*** DATA IN THIS EXERCISE Section Begins ***
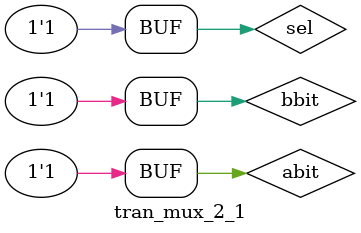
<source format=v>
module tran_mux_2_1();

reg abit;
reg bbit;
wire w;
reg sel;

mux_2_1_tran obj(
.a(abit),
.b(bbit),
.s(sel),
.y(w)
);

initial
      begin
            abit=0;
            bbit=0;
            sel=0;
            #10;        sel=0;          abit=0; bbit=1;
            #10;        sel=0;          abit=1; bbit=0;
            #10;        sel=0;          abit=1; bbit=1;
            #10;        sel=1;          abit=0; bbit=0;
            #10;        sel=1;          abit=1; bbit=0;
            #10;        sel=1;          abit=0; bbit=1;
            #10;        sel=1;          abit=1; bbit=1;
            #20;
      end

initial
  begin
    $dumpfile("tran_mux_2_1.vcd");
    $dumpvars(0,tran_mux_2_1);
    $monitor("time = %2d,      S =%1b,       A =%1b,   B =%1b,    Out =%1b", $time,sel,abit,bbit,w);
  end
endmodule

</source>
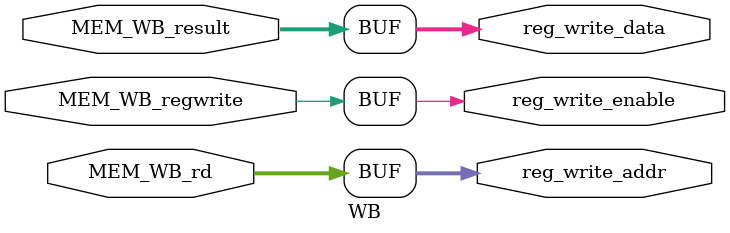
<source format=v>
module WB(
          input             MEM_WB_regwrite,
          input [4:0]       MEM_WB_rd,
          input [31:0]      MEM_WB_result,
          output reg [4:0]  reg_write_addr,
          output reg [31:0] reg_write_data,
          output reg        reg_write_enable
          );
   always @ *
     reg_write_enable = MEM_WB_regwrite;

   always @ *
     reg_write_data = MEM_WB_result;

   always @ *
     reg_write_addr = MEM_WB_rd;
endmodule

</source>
*** DATA IN THIS EXERCISE Section Ends ***
**TASK:**
Check every line of the entries above for the word "bbit" and report how many lines contain it, giving the number only.

**WRITTEN SOLUTION:**
11